_Request_
Each line of the records that holds the word "aucun" should be copied out.

Extracted records section start

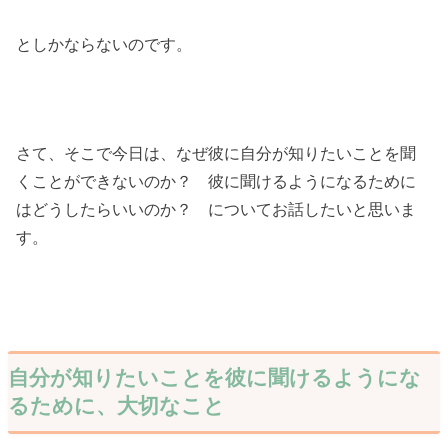
としかならないのです。
さて、そこで今日は、なぜ彼に自分が知りたいことを聞
くことができないのか？ 彼に聞けるようになるために
はどうしたらいいのか？ についてお話したいと思いま
す。
自分が知りたいことを彼に聞けるようにな
るために、大切なこと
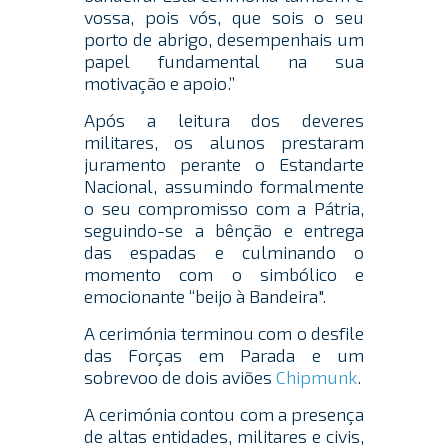
vossa, pois vós, que sois o seu
porto de abrigo, desempenhais um
papel fundamental na sua
motivação e apoio.”
Após a leitura dos deveres
militares, os alunos prestaram
juramento perante o Estandarte
Nacional, assumindo formalmente
o seu compromisso com a Pátria,
seguindo-se a bênção e entrega
das espadas e culminando o
momento com o simbólico e
emocionante “beijo à Bandeira".
A cerimónia terminou com o desfile
das Forças em Parada e um
sobrevoo de dois aviões
Chipmunk
.
A cerimónia contou com a presença
de altas entidades, militares e civis,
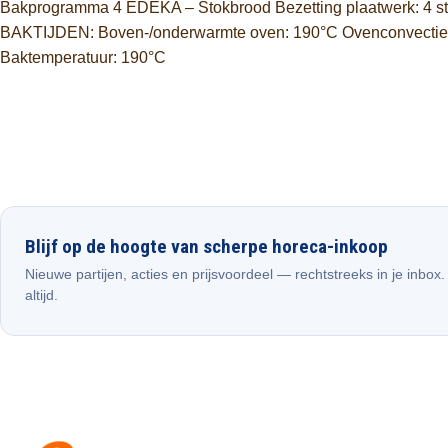
Bakprogramma 4 EDEKA – Stokbrood Bezetting plaatwerk: 4 stu
BAKTIJDEN: Boven-/onderwarmte oven: 190°C Ovenconvectie: 17
Baktemperatuur: 190°C
Blijf op de hoogte van scherpe horeca-inkoop
Nieuwe partijen, acties en prijsvoordeel — rechtstreeks in je inbox
altijd.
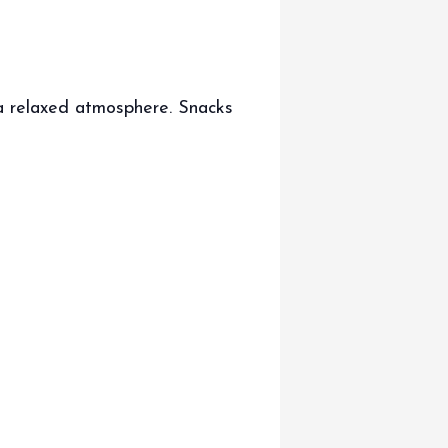
 a relaxed atmosphere. Snacks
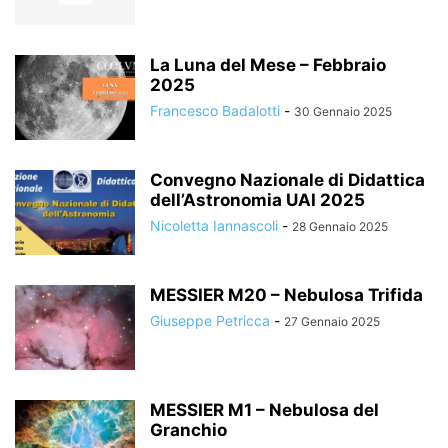
La Luna del Mese – Febbraio
2025
Francesco Badalotti
-
30 Gennaio 2025
Convegno Nazionale di Didattica
dell’Astronomia UAI 2025
Nicoletta Iannascoli
-
28 Gennaio 2025
MESSIER M20 – Nebulosa Trifida
Giuseppe Petricca
-
27 Gennaio 2025
MESSIER M1 – Nebulosa del
Granchio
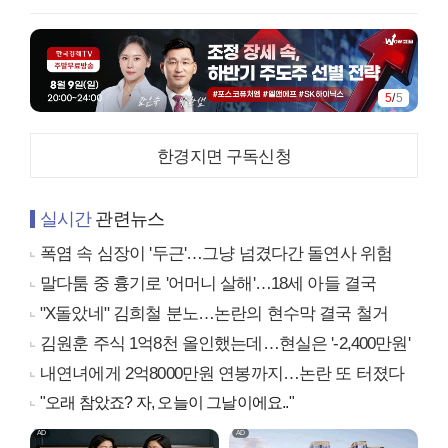
5
/
5
한경지면 구독신청
실시간
관련뉴스
폭염 속 심장이 '두근'…그냥 넘겼다간 돌연사 위험
말다툼 중 흉기로 '어머니 살해'…18세 아들 결국
"X돌았네" 김희철 분노…논란의 현수막 결국 철거
김원훈 주식 1억8천 올인했는데…현실은 '-2,400만원'
내연녀에게 2억8000만원 연봉까지…논란 또 터졌다
"오래 참았죠? 자, 오늘이 그날이에요.."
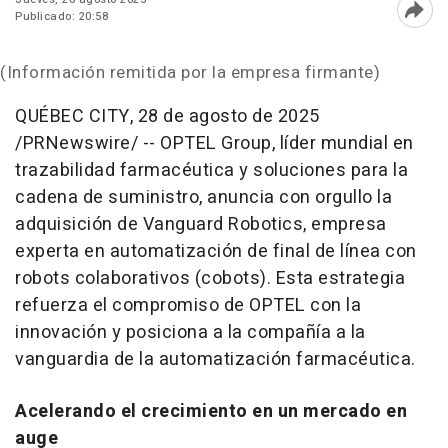
Publicado: 20:58
Abri
(Información remitida por la empresa firmante)
QUÉBEC CITY
,
28 de agosto de 2025
/PRNewswire/ -- OPTEL Group, líder mundial en
trazabilidad farmacéutica y soluciones para la
cadena de suministro, anuncia con orgullo la
adquisición de Vanguard Robotics, empresa
experta en automatización de final de línea con
robots colaborativos (cobots). Esta estrategia
refuerza el compromiso de OPTEL con la
innovación y posiciona a la compañía a la
vanguardia de la automatización farmacéutica.
Acelerando el crecimiento en un mercado en
auge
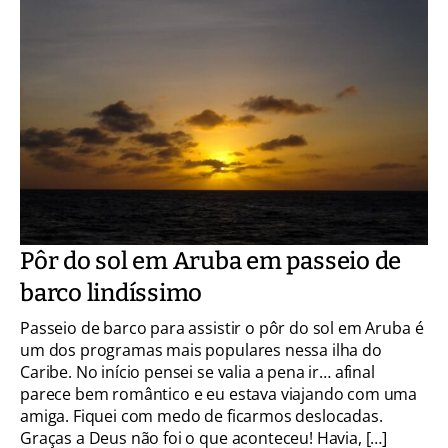
Pôr do sol em Aruba em passeio de
barco lindíssimo
Passeio de barco para assistir o pôr do sol em Aruba é
um dos programas mais populares nessa ilha do
Caribe. No início pensei se valia a pena ir… afinal
parece bem romântico e eu estava viajando com uma
amiga. Fiquei com medo de ficarmos deslocadas.
Graças a Deus não foi o que aconteceu! Havia, […]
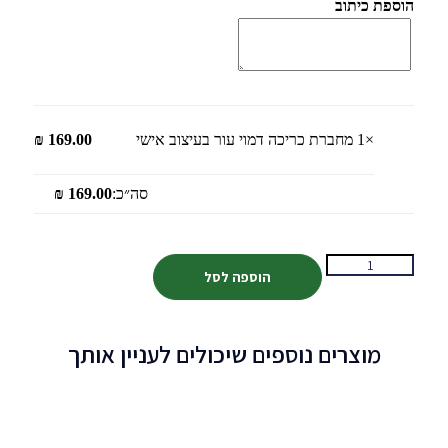
הוספת כיתוב
×1
מחברת כריכה דמוי עור בעיצוב אישי
169.00
₪
סה״כ:
169.00
₪
הוספה לסל
מוצרים נוספים שיכולים לעניין אותך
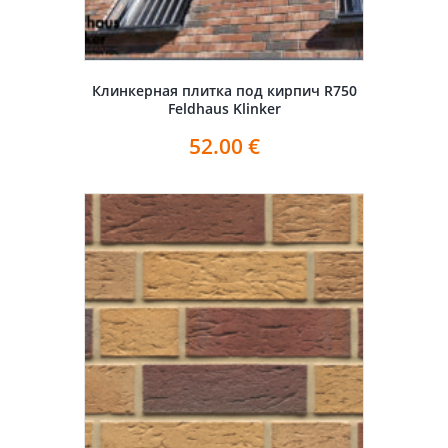
Клинкерная плитка под кирпич R750
Feldhaus Klinker
52.00
€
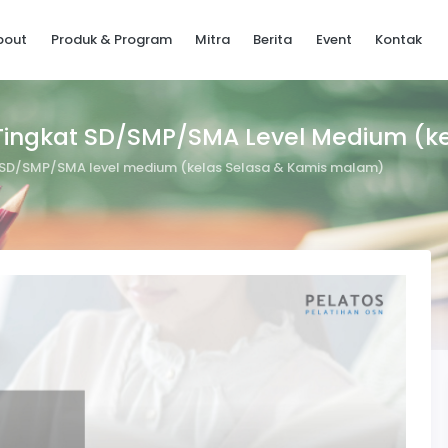
bout
Produk & Program
Mitra
Berita
Event
Kontak
6 Tingkat SD/SMP/SMA Level Medium (k
at SD/SMP/SMA level medium (kelas Selasa & Kamis malam)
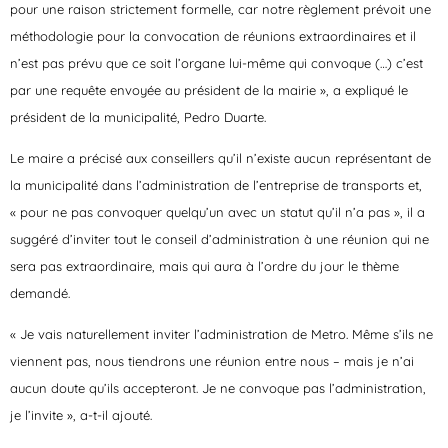
pour une raison strictement formelle, car notre règlement prévoit une
méthodologie pour la convocation de réunions extraordinaires et il
n’est pas prévu que ce soit l’organe lui-même qui convoque (…) c’est
par une requête envoyée au président de la mairie », a expliqué le
président de la municipalité, Pedro Duarte.
Le maire a précisé aux conseillers qu’il n’existe aucun représentant de
la municipalité dans l’administration de l’entreprise de transports et,
« pour ne pas convoquer quelqu’un avec un statut qu’il n’a pas », il a
suggéré d’inviter tout le conseil d’administration à une réunion qui ne
sera pas extraordinaire, mais qui aura à l’ordre du jour le thème
demandé.
« Je vais naturellement inviter l’administration de Metro. Même s’ils ne
viennent pas, nous tiendrons une réunion entre nous – mais je n’ai
aucun doute qu’ils accepteront. Je ne convoque pas l’administration,
je l’invite », a-t-il ajouté.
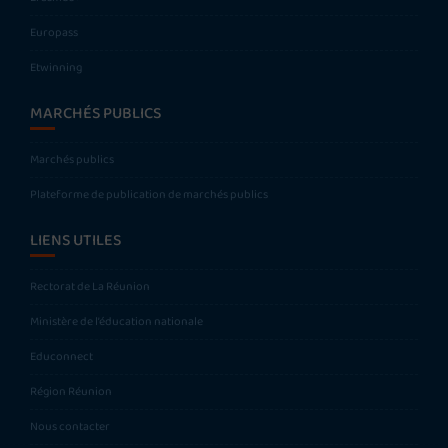
Europass
Etwinning
MARCHÉS PUBLICS
Marchés publics
Plateforme de publication de marchés publics
LIENS UTILES
Rectorat de La Réunion
Ministère de l’éducation nationale
Educonnect
Région Réunion
Nous contacter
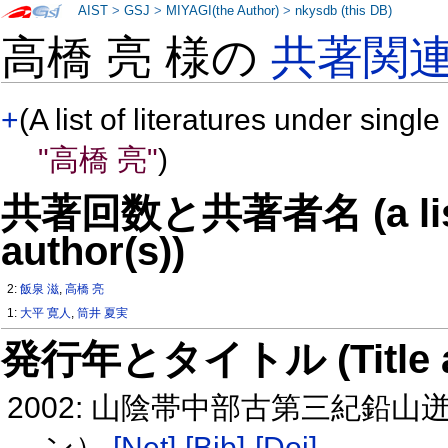
AIST
>
GSJ
>
MIYAGI(the Author)
>
nkysdb (this DB)
高橋 亮 様の
共著関
+
(A list of literatures under single
"高橋 亮"
)
共著回数と共著者名 (a list o
author(s))
2:
飯泉 滋
,
高橋 亮
1:
大平 寛人
,
筒井 夏実
発行年とタイトル (Title and 
2002: 山陰帯中部古第三紀鉛
ン）
[Net]
[Bib]
[Doi]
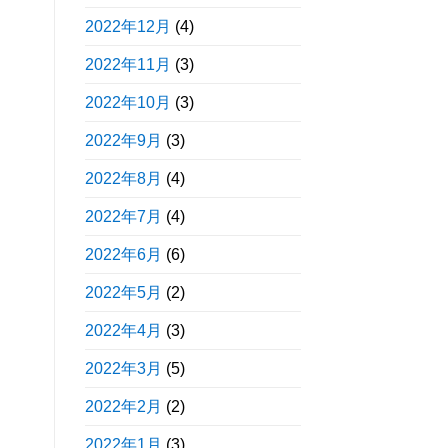
2022年12月
(4)
2022年11月
(3)
2022年10月
(3)
2022年9月
(3)
2022年8月
(4)
2022年7月
(4)
2022年6月
(6)
2022年5月
(2)
2022年4月
(3)
2022年3月
(5)
2022年2月
(2)
2022年1月
(3)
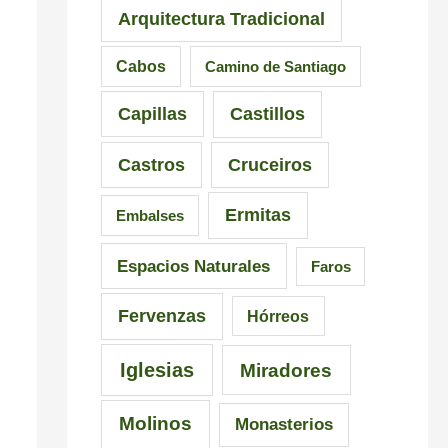
Arquitectura Tradicional
o
e
n
–
d
a
Cabos
Camino de Santiago
P
e
n
Capillas
Castillos
r
l
t
a
a
e
Castros
Cruceiros
i
I
s
Ermitas
Embalses
a
n
d
d
q
e
Espacios Naturales
Faros
e
u
G
Fervenzas
Hórreos
C
i
a
a
s
l
Iglesias
Miradores
r
i
i
Molinos
Monasterios
r
c
c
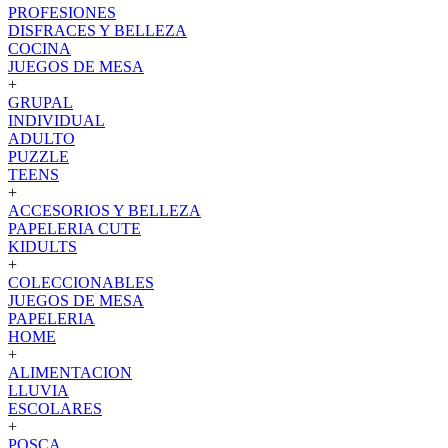
PROFESIONES
DISFRACES Y BELLEZA
COCINA
JUEGOS DE MESA
+
GRUPAL
INDIVIDUAL
ADULTO
PUZZLE
TEENS
+
ACCESORIOS Y BELLEZA
PAPELERIA CUTE
KIDULTS
+
COLECCIONABLES
JUEGOS DE MESA
PAPELERIA
HOME
+
ALIMENTACION
LLUVIA
ESCOLARES
+
POSCA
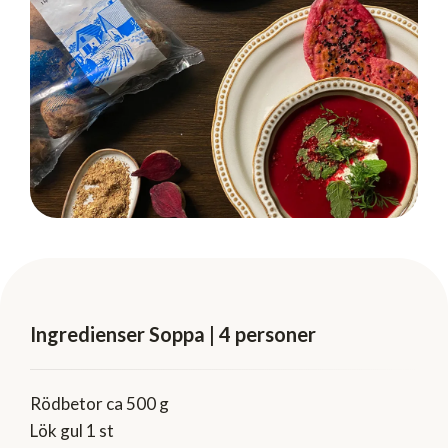
Ingredienser Soppa | 4 personer
Rödbetor ca 500 g
Lök gul 1 st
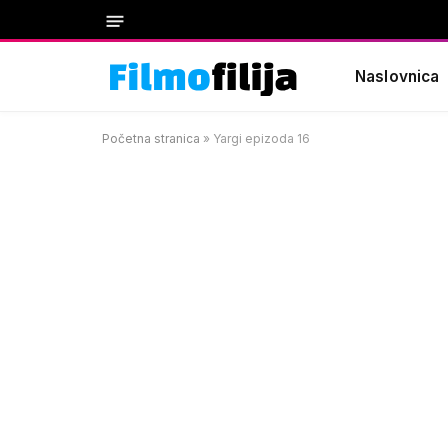
Naslovnica
Početna stranica
»
Yargi epizoda 16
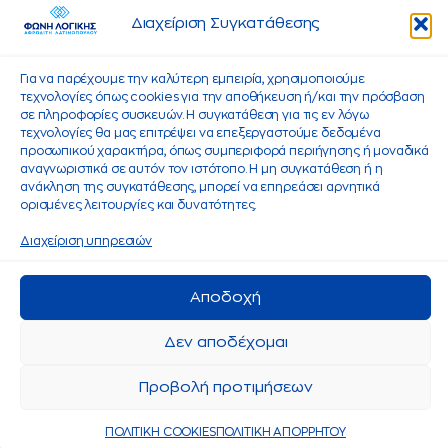
Διαχείριση Συγκατάθεσης
Για να παρέχουμε την καλύτερη εμπειρία, χρησιμοποιούμε
τεχνολογίες όπως cookies για την αποθήκευση ή/και την πρόσβαση
σε πληροφορίες συσκευών. Η συγκατάθεση για τις εν λόγω
τεχνολογίες θα μας επιτρέψει να επεξεργαστούμε δεδομένα
προσωπικού χαρακτήρα, όπως συμπεριφορά περιήγησης ή μοναδικά
αναγνωριστικά σε αυτόν τον ιστότοπο. Η μη συγκατάθεση ή η
ανάκληση της συγκατάθεσης, μπορεί να επηρεάσει αρνητικά
ορισμένες λειτουργίες και δυνατότητες.
Διαχείριση υπηρεσιών
Αποδοχή
Δεν αποδέχομαι
Προβολή προτιμήσεων
ΠΟΛΙΤΙΚΗ COOKIES
ΠΟΛΙΤΙΚΗ ΑΠΟΡΡΗΤΟΥ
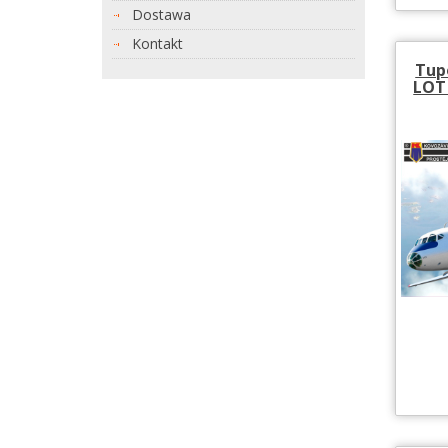
Dostawa
Kontakt
Tupo
LOT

Extracted records section end

_Response for this exercise_
Le maire a précisé aux conseillers qu’il n’existe aucun représentant de
aucun doute qu’ils accepteront. Je ne convoque pas l’administration,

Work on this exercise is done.